# Material for this task
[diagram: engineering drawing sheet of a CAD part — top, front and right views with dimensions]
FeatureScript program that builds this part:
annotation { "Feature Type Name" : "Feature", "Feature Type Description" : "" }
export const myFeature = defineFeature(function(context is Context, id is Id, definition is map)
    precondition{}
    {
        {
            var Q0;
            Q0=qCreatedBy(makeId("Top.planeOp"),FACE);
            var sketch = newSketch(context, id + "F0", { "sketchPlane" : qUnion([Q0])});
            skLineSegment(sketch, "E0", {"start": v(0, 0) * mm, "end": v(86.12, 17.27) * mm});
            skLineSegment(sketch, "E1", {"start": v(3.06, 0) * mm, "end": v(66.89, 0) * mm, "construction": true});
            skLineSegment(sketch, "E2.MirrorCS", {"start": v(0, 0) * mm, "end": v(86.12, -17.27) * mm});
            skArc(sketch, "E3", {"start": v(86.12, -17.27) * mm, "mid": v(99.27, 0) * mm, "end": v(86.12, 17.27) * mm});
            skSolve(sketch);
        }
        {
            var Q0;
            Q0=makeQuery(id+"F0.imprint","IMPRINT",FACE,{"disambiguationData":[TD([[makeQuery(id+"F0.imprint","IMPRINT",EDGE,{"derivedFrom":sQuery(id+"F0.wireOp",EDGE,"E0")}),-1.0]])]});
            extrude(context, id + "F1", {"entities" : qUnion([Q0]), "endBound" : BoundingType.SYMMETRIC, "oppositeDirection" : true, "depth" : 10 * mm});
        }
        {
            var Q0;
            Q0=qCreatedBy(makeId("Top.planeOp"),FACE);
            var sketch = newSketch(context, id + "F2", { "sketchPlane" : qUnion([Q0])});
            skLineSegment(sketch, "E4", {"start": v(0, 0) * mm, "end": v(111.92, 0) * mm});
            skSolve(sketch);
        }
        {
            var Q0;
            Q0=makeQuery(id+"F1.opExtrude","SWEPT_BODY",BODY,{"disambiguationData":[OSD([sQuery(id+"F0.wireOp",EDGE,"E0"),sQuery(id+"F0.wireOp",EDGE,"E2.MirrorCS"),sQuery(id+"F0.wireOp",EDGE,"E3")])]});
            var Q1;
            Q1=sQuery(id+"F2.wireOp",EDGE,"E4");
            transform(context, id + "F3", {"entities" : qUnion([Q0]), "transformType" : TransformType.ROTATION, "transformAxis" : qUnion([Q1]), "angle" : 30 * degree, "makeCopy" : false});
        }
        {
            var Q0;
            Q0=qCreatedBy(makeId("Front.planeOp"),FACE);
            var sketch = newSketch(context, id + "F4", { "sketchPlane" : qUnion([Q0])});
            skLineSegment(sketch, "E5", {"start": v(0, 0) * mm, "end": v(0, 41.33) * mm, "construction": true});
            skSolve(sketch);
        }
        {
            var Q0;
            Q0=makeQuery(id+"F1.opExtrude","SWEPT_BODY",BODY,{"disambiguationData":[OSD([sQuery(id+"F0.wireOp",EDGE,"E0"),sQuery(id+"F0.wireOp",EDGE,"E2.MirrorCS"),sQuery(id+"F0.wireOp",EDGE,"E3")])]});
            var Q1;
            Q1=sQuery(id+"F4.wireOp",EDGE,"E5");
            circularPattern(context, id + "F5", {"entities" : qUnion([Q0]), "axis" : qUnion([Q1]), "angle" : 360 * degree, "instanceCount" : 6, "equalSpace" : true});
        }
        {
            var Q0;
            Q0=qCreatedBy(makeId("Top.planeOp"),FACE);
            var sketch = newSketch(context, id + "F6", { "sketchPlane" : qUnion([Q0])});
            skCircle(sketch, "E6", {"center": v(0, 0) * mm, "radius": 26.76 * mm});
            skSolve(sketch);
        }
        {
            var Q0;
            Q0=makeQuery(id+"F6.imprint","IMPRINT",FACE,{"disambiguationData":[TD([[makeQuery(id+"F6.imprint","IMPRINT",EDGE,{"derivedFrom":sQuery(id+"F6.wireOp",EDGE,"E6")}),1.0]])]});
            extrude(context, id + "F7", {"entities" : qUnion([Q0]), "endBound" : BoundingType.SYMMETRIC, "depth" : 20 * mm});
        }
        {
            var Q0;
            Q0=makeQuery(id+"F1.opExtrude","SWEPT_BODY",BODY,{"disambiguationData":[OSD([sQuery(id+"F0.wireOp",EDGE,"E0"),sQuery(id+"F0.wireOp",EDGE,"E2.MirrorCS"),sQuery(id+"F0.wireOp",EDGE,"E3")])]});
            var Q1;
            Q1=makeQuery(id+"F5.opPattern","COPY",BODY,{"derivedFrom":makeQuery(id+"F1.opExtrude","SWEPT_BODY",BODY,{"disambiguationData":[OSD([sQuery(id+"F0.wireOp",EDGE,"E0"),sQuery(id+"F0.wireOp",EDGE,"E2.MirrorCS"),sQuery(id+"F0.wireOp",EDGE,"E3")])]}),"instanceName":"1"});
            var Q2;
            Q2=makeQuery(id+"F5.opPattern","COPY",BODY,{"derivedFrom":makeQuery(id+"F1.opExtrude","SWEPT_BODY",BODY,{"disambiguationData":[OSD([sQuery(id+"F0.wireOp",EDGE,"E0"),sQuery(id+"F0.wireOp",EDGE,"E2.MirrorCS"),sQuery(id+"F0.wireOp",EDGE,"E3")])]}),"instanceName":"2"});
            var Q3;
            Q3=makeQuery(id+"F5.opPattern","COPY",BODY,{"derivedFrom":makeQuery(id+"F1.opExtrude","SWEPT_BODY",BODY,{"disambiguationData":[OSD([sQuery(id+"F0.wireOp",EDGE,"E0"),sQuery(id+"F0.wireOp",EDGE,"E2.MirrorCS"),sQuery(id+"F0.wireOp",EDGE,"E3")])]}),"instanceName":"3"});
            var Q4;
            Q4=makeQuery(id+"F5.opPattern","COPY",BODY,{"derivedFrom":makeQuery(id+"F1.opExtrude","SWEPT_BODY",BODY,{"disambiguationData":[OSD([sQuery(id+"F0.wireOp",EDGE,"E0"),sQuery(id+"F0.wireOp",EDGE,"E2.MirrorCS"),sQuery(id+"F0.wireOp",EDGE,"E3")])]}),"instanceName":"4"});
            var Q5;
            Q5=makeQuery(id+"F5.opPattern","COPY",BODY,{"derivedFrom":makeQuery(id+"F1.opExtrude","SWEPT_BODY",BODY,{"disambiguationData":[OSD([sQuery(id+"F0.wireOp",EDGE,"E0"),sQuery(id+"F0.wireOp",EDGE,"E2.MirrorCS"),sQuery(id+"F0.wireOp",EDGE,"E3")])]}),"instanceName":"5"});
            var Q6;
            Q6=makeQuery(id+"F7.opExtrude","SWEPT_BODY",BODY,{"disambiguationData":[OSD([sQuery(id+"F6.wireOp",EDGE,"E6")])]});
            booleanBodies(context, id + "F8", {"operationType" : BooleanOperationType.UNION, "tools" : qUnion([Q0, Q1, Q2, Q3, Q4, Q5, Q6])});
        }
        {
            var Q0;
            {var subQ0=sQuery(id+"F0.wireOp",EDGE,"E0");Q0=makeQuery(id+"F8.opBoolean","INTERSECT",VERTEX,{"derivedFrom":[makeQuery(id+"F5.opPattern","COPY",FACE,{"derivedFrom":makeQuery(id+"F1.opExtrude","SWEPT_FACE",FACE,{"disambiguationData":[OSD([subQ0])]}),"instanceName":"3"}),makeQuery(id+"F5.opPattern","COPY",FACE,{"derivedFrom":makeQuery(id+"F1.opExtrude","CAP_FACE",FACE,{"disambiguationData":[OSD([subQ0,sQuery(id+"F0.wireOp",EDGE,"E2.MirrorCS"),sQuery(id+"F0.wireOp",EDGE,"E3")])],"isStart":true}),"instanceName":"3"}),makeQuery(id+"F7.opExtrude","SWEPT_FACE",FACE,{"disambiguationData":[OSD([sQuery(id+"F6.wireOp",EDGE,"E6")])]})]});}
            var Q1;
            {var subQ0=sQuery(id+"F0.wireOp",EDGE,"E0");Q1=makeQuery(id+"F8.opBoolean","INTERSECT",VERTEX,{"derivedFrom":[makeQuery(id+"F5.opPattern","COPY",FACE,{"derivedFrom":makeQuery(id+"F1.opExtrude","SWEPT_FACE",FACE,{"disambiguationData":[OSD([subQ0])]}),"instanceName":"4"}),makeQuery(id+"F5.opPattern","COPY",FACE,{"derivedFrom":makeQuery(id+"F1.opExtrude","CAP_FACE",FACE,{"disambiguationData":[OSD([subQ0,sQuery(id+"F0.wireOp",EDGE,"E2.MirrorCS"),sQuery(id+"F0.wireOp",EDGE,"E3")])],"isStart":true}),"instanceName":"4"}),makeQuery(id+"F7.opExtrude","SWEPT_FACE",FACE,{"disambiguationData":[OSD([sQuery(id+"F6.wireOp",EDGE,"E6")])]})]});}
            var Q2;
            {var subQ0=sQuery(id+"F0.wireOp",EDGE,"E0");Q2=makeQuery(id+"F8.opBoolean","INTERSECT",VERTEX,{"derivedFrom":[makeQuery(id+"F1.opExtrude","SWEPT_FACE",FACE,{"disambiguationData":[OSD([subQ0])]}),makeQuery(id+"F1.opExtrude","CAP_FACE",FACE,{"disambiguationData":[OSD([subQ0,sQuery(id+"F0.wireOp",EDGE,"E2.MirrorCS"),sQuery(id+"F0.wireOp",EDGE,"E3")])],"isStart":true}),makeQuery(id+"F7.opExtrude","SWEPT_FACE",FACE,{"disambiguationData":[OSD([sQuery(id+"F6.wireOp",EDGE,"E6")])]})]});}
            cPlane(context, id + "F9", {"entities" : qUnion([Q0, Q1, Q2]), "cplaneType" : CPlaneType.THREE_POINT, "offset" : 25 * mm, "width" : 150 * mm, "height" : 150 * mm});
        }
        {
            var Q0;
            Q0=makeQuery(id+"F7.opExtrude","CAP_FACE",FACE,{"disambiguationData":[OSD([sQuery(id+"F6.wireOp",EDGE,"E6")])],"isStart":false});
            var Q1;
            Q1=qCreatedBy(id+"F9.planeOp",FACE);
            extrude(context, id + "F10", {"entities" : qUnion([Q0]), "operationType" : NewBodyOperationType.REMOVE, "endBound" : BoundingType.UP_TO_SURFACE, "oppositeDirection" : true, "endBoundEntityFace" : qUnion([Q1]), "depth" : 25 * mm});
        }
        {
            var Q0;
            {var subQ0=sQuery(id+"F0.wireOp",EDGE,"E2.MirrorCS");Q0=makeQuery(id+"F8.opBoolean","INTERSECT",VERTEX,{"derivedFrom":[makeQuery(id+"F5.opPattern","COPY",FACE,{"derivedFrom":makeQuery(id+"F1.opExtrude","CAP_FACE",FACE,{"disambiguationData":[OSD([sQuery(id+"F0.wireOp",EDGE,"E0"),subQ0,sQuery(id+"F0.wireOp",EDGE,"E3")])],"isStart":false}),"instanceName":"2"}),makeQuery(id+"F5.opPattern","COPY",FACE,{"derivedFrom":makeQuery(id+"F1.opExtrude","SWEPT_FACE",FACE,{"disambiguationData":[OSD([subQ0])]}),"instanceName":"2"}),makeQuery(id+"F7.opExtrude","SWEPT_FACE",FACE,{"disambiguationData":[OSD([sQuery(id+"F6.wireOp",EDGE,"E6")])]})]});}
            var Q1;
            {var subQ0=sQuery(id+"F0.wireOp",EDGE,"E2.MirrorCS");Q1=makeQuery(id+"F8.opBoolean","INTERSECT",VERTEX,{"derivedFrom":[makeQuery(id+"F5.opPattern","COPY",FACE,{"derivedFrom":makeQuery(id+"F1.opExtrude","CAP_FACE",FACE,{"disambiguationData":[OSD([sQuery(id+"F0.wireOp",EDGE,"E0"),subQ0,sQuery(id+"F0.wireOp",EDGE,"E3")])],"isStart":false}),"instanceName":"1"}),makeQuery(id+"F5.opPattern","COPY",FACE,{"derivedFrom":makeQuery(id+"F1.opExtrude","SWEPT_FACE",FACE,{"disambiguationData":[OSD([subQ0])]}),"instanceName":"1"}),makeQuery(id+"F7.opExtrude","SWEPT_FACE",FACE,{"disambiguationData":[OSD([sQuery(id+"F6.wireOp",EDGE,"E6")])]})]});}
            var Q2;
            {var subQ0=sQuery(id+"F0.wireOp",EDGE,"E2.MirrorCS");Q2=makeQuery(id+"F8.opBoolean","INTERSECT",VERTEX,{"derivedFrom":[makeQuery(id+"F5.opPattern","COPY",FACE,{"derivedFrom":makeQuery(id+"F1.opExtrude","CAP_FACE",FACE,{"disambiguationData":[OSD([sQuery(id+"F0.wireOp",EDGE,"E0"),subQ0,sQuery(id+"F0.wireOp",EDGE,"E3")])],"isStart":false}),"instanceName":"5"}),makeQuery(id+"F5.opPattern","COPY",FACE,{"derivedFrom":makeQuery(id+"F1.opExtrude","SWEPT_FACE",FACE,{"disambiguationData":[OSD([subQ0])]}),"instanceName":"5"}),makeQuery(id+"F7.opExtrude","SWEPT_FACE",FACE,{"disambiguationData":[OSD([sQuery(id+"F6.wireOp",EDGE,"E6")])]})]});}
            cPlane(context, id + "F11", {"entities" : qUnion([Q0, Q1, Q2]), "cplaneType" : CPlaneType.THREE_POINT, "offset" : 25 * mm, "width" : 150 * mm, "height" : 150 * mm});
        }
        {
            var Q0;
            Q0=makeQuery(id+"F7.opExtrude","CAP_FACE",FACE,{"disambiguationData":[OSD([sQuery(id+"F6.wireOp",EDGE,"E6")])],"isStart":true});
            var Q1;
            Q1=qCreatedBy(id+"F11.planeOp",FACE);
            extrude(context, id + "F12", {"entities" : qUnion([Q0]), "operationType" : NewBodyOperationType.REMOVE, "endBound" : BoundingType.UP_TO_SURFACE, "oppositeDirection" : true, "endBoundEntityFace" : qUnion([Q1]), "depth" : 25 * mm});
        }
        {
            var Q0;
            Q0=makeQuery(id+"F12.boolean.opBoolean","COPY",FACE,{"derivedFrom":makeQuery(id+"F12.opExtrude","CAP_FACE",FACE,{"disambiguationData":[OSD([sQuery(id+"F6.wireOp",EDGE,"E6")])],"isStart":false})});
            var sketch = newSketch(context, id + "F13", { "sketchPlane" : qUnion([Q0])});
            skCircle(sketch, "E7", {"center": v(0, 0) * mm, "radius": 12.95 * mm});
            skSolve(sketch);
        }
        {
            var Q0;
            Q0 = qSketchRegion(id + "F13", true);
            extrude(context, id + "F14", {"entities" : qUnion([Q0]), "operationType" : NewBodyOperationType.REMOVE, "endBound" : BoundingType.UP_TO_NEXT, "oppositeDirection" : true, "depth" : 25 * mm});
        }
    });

# Objective
Please return, unchanged, the lines of the records above that run from the very start of the records through the line containing "export const myFeature", with both of those lines included.

# Solved exercise
[diagram: engineering drawing sheet of a CAD part — top, front and right views with dimensions]
FeatureScript program that builds this part:
annotation { "Feature Type Name" : "Feature", "Feature Type Description" : "" }
export const myFeature = defineFeature(function(context is Context, id is Id, definition is map)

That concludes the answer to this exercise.